• TASKS TO CARRY OUT:
**a)** Reproduce the excerpt on Justice Frank Murphy's dissent between "In that case" and "of the moment.", inclusive.
**b)** Restate the paragraph of the excerpt on Justice Frank Murphy's dissent that begins "In that case the court upheld" in a single shorter sentence that keeps its main facts.
**c)** Carry on the excerpt on Justice Frank Murphy's dissent from where it stops.

• EXTRACTED TEXT:
In that case the court upheld the hanging of a Japanese general ordered by a military commission, declaring that the findings of a military panel were unreviewable. Justice Frank Murphy dissented because the general was denied a fair trial.

“No exception is made to those who are accused of war crimes or those who possess the status of an enemy belligerent. Indeed, such an exception would be contrary to the philosophy of human rights that makes the Constitution the great living document that it is.

“The immutable rights of the individual belong not alone to the members of those nations that excel on the battlefield or that subscribe to democratic ideology. They belong to every person in the world, victor or vanquished, whatever may be his race, color or beliefs. They rise above every status or outlawry. They survive any popular passion or frenzy of the moment.

[Stored data]
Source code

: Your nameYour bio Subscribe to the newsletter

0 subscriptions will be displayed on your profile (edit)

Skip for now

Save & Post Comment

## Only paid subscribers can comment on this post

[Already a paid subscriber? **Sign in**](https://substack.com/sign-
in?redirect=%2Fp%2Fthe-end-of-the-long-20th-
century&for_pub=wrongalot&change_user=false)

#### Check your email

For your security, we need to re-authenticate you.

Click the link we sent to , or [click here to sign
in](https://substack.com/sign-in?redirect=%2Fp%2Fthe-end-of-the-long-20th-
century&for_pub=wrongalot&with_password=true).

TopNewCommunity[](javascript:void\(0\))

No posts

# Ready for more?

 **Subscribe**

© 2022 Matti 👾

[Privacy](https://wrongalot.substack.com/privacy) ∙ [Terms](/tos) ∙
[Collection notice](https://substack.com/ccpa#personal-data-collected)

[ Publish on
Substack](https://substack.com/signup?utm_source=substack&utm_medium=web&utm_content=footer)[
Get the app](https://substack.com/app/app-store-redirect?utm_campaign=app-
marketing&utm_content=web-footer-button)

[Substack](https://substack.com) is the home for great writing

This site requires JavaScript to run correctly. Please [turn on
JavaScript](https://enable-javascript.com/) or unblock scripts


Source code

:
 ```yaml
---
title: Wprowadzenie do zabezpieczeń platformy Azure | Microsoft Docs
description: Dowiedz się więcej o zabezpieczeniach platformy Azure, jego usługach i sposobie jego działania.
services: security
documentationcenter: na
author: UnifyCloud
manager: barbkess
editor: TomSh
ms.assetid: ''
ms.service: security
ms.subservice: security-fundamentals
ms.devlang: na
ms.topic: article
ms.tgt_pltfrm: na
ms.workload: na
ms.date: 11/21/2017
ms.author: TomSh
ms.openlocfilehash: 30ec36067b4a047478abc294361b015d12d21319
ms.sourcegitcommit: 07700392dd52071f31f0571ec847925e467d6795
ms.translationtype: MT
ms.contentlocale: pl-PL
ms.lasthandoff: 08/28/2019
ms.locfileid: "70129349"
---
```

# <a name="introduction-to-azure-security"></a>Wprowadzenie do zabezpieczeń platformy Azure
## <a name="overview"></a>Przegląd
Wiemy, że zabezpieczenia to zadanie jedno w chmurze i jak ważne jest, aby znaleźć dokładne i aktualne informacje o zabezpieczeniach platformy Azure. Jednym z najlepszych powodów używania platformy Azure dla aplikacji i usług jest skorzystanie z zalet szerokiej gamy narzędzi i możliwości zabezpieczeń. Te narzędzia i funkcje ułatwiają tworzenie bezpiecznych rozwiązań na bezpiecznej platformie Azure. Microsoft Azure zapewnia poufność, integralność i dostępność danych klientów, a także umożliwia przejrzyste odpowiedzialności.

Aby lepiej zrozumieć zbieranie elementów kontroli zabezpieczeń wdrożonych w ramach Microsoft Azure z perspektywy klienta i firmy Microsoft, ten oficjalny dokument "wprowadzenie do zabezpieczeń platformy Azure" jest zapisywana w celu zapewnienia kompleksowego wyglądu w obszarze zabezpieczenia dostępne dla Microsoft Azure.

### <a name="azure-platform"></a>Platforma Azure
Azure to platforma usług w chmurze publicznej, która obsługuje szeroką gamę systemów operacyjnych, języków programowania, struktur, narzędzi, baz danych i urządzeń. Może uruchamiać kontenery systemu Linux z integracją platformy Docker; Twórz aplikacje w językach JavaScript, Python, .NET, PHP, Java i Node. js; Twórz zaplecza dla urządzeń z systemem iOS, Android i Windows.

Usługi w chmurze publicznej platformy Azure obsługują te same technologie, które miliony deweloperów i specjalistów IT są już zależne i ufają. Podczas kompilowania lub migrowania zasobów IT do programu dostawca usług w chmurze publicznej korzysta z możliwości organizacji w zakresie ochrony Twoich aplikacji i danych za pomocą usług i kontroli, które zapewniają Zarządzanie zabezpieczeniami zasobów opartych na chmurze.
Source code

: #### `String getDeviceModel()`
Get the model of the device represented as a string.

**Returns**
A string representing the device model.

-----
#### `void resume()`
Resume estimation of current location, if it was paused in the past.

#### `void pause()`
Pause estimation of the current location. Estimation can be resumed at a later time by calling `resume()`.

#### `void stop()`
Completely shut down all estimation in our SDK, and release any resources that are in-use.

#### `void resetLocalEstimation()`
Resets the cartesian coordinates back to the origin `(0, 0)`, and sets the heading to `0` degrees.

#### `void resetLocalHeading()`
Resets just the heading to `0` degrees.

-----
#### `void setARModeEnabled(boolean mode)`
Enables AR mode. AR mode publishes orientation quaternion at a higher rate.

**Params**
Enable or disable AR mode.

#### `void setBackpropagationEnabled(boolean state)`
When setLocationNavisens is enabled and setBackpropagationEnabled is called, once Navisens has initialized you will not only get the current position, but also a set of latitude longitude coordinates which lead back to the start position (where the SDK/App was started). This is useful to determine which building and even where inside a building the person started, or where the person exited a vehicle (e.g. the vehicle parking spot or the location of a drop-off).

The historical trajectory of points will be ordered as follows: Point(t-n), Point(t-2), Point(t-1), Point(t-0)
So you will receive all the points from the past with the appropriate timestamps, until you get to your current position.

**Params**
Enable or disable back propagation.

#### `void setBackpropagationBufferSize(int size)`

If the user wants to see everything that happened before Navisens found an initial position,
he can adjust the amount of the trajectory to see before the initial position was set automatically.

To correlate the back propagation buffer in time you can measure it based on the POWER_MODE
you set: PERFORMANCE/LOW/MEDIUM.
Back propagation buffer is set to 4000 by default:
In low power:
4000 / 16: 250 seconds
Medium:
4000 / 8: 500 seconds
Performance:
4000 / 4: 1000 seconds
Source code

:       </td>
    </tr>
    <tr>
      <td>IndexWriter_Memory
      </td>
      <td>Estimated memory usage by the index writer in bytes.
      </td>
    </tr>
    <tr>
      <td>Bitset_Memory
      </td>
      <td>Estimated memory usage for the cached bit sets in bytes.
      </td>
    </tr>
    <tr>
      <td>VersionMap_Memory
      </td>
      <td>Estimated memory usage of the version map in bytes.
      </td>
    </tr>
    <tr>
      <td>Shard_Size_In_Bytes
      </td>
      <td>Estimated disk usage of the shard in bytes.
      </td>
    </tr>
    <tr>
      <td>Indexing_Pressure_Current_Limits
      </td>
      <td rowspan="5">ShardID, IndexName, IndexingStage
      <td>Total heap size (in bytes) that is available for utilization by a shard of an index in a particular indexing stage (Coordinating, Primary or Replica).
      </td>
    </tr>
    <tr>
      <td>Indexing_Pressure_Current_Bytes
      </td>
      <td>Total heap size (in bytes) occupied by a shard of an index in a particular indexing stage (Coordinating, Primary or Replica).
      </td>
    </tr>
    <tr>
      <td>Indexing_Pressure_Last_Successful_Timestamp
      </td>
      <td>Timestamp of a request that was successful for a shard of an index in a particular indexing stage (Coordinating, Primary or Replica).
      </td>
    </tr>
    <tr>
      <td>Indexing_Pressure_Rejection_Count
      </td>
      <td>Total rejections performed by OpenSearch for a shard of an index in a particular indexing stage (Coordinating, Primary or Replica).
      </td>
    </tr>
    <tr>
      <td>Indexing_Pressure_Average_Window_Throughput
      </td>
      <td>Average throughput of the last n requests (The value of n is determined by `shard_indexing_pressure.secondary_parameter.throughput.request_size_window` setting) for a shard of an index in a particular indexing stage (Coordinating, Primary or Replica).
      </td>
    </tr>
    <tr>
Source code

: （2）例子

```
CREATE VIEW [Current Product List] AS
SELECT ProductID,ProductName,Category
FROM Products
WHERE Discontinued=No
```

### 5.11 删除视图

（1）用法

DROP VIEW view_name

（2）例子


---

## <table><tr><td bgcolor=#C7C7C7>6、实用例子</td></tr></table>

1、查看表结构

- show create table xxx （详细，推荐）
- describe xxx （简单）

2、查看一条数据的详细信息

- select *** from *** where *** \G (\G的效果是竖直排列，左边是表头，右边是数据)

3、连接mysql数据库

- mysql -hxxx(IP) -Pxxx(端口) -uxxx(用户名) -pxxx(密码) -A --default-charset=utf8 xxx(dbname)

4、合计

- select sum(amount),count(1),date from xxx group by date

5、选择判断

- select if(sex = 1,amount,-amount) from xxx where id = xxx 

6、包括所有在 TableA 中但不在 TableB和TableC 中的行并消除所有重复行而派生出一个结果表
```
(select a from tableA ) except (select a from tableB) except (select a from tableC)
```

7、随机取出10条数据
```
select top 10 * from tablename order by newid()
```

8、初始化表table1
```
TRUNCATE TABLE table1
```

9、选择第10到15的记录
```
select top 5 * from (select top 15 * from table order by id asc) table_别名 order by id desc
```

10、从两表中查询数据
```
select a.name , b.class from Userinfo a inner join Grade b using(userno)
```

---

• SOLVED TASKS:
**a)**
In that case the court upheld the hanging of a Japanese general ordered by a military commission, declaring that the findings of a military panel were unreviewable. Justice Frank Murphy dissented because the general was denied a fair trial.

“No exception is made to those who are accused of war crimes or those who possess the status of an enemy belligerent. Indeed, such an exception would be contrary to the philosophy of human rights that makes the Constitution the great living document that it is.

“The immutable rights of the individual belong not alone to the members of those nations that excel on the battlefield or that subscribe to democratic ideology. They belong to every person in the world, victor or vanquished, whatever may be his race, color or beliefs. They rise above every status or outlawry. They survive any popular passion or frenzy of the moment.

**b)** The court upheld a military commission's order to hang a Japanese general and ruled that a military panel's findings could not be reviewed, while Justice Frank Murphy dissented because the general was denied a fair trial.

**c)**
“While people in other lands may not share our beliefs as to due process and the dignity of the individual, we are not free to give effect to our emotions in reckless disregard for the rights of others. We live under a Constitution which is the embodiment of all the high hopes and aspirations of the new world.”

In Olmstead v. U.S. (1928) the court upheld wiretapping, but Justices Oliver Wendell Holmes and Louis Brandeis dissented. Holmes declared it would be better for “some criminals to escape than that the government should play an ignoble part.”

Brandeis in his dissent declared, “The makers of our Constitution undertook to secure conditions favorable to the pursuit of happiness. They conferred, as against the government, the right to be let alone—the most comprehensive of rights and the right most valued by civilized men.

“Our government is the potent, the omnipresent teacher. It teaches the whole people by its example. If the government becomes a lawbreaker it breeds contempt for the law.”

After his horrible ruling in Schenck v. U.S., Holmes came to his senses with a marvelous dissent six months later in Abrams v. U.S. (1919). He deplored the 20-year prison sentence for publishing two harmless leaflets. He pointed out that the defendants were punished “not for what the indictment alleges but for the creed that they avow.”

Holmes concluded with a ringing declaration of free speech: “We should be eternally vigilant against any attempts to check the expression of opinions that we loathe.”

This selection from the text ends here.